The first thing I need to do is to get some support from the senior CTO or the leadership of the architecture group, to get people willing to do this, to set up a performance operations team. The second point is that in the initial promotion stage, we need to change from a supporter to an advocate. In the promotion of such new technology in the company, the architect must help students in the line of business to solve problems and build trust.

In the high-frequency pressure measurement, we must think of various ways to reduce the use cost of the r&d students, for example, through the probe, the development students can do the pressure measurement without changing any code.

We will encounter many problems in the process of use, and we will precipitate all these problems into the product to develop a series of tools to help the development quickly get started and complete the work. Analysis modules, such as pressure reports, are built into the report to tell the developer if performance is falling short of the target.

This is the data I showed you at the beginning, with two additional columns — number of production pressure test accesses and production pressure test times. It’s not hard to see a very large number of improvements in the last two years compared to 2018, so it can achieve continuous production environment performance with zero failures.

Outlook for DevHa high availability

In the future, technologies and products related to high availability will definitely flourish, and the whole ecology will be built with RESEARCH and development as the center. In the future, there will certainly be great improvement in production simulation technology, and the way to deal with performance problems will be changed from finding faults after the event to actively finding faults before the event and making responses.
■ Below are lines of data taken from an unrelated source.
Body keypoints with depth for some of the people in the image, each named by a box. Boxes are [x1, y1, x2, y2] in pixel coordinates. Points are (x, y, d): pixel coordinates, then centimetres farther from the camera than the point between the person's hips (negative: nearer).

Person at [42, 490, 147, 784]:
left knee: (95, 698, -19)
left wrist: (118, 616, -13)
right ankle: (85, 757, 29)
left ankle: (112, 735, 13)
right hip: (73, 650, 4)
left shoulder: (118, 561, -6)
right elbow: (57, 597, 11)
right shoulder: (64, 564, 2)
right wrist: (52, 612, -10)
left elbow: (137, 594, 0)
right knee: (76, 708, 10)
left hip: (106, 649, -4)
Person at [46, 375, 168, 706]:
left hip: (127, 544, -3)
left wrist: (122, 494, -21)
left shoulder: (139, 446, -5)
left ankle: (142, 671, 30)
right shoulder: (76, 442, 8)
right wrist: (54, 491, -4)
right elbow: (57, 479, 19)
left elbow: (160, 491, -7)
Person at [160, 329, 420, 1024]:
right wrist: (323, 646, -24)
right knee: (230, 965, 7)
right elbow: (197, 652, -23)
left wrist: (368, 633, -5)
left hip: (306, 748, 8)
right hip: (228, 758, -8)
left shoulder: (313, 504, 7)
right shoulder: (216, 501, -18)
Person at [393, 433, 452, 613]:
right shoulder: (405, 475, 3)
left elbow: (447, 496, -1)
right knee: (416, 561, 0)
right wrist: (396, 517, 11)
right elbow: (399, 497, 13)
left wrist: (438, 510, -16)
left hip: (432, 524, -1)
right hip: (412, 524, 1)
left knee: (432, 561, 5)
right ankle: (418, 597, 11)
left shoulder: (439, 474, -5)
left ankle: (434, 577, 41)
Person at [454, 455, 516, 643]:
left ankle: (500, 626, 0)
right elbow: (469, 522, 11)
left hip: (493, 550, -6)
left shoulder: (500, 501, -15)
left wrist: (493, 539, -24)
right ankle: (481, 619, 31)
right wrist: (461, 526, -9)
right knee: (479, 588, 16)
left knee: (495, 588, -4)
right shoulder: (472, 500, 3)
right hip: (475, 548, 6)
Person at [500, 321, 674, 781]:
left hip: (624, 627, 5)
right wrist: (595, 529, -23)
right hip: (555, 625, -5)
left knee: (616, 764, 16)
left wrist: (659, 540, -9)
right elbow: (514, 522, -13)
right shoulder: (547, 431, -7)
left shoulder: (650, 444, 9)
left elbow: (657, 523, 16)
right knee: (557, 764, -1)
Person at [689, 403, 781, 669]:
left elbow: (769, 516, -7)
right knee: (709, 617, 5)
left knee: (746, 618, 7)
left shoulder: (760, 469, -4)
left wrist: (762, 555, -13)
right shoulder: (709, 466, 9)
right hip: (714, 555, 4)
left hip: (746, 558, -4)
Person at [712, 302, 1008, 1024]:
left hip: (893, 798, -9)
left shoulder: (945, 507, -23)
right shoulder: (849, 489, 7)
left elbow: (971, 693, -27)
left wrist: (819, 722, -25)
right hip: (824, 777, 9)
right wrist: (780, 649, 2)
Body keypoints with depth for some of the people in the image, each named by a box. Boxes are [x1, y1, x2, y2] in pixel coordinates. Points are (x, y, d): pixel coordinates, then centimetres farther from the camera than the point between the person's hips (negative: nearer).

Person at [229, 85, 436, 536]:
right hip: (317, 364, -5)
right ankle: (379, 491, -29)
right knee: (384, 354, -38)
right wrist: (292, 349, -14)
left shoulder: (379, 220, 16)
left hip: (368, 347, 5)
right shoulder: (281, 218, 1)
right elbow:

I will do things like brute force high frequency pressure measurement in daily life to ensure the continuous robustness of the system and to ensure an accurate high frequency feedback, so that the students in research and development can constantly optimize.

Founded in 2016, Series Technology is a leading system high availability expert in China, initiated by a number of alibaba senior experts. It aims to solve the governance and performance problems of micro-service architecture as the core, and provide a comprehensive guarantee for the performance and stability of enterprise systems. It has built a complete product matrix covering the full link pressure test, E2E inspection, fault drill and other modules, and is committed to helping enterprises improve the system availability to 99.99%.